## AIM OF THE TASK
The data should be transcribed in its entirety, word for word.

## SUPPLIED INFORMATION
---

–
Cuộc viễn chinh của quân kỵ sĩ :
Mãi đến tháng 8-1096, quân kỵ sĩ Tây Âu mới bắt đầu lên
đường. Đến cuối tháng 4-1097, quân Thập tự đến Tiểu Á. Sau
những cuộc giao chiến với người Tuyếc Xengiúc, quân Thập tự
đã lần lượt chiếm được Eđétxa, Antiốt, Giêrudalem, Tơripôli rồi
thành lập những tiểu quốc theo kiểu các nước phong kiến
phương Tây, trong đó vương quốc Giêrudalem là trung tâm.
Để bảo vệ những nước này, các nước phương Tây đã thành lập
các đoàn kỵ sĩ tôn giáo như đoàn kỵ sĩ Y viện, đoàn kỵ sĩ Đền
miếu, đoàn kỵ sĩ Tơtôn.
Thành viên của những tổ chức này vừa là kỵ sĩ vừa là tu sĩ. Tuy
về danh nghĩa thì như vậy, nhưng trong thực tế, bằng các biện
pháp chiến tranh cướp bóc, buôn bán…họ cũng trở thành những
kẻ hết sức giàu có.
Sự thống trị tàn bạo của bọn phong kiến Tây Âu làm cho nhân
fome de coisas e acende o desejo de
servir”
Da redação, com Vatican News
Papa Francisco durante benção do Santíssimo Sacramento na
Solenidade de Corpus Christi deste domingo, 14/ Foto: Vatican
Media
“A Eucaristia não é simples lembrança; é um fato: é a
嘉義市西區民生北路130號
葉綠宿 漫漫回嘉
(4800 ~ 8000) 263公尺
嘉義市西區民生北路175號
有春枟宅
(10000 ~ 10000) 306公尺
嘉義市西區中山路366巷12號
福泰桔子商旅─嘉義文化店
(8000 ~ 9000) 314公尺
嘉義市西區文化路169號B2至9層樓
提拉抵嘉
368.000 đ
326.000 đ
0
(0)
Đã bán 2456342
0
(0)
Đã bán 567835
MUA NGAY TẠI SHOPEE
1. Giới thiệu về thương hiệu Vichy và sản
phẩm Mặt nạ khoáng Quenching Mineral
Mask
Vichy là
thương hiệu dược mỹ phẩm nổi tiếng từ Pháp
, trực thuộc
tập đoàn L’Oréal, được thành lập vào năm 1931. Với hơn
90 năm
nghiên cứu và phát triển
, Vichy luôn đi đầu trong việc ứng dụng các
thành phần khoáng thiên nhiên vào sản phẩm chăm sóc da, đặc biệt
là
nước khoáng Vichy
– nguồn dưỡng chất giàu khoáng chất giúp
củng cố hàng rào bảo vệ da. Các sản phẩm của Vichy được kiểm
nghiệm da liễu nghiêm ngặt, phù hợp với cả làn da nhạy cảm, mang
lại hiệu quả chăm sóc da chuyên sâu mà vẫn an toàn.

---

## ANSWER TO THIS EXERCISE
–
Cuộc viễn chinh của quân kỵ sĩ :
Mãi đến tháng 8-1096, quân kỵ sĩ Tây Âu mới bắt đầu lên
đường. Đến cuối tháng 4-1097, quân Thập tự đến Tiểu Á. Sau
những cuộc giao chiến với người Tuyếc Xengiúc, quân Thập tự
đã lần lượt chiếm được Eđétxa, Antiốt, Giêrudalem, Tơripôli rồi
thành lập những tiểu quốc theo kiểu các nước phong kiến
phương Tây, trong đó vương quốc Giêrudalem là trung tâm.
Để bảo vệ những nước này, các nước phương Tây đã thành lập
các đoàn kỵ sĩ tôn giáo như đoàn kỵ sĩ Y viện, đoàn kỵ sĩ Đền
miếu, đoàn kỵ sĩ Tơtôn.
Thành viên của những tổ chức này vừa là kỵ sĩ vừa là tu sĩ. Tuy
về danh nghĩa thì như vậy, nhưng trong thực tế, bằng các biện
pháp chiến tranh cướp bóc, buôn bán…họ cũng trở thành những
kẻ hết sức giàu có.
Sự thống trị tàn bạo của bọn phong kiến Tây Âu làm cho nhân
fome de coisas e acende o desejo de
servir”
Da redação, com Vatican News
Papa Francisco durante benção do Santíssimo Sacramento na
Solenidade de Corpus Christi deste domingo, 14/ Foto: Vatican
Media
“A Eucaristia não é simples lembrança; é um fato: é a
嘉義市西區民生北路130號
葉綠宿 漫漫回嘉
(4800 ~ 8000) 263公尺
嘉義市西區民生北路175號
有春枟宅
(10000 ~ 10000) 306公尺
嘉義市西區中山路366巷12號
福泰桔子商旅─嘉義文化店
(8000 ~ 9000) 314公尺
嘉義市西區文化路169號B2至9層樓
提拉抵嘉
368.000 đ
326.000 đ
0
(0)
Đã bán 2456342
0
(0)
Đã bán 567835
MUA NGAY TẠI SHOPEE
1. Giới thiệu về thương hiệu Vichy và sản
phẩm Mặt nạ khoáng Quenching Mineral
Mask
Vichy là
thương hiệu dược mỹ phẩm nổi tiếng từ Pháp
, trực thuộc
tập đoàn L’Oréal, được thành lập vào năm 1931. Với hơn
90 năm
nghiên cứu và phát triển
, Vichy luôn đi đầu trong việc ứng dụng các
thành phần khoáng thiên nhiên vào sản phẩm chăm sóc da, đặc biệt
là
nước khoáng Vichy
– nguồn dưỡng chất giàu khoáng chất giúp
củng cố hàng rào bảo vệ da. Các sản phẩm của Vichy được kiểm
nghiệm da liễu nghiêm ngặt, phù hợp với cả làn da nhạy cảm, mang
lại hiệu quả chăm sóc da chuyên sâu mà vẫn an toàn.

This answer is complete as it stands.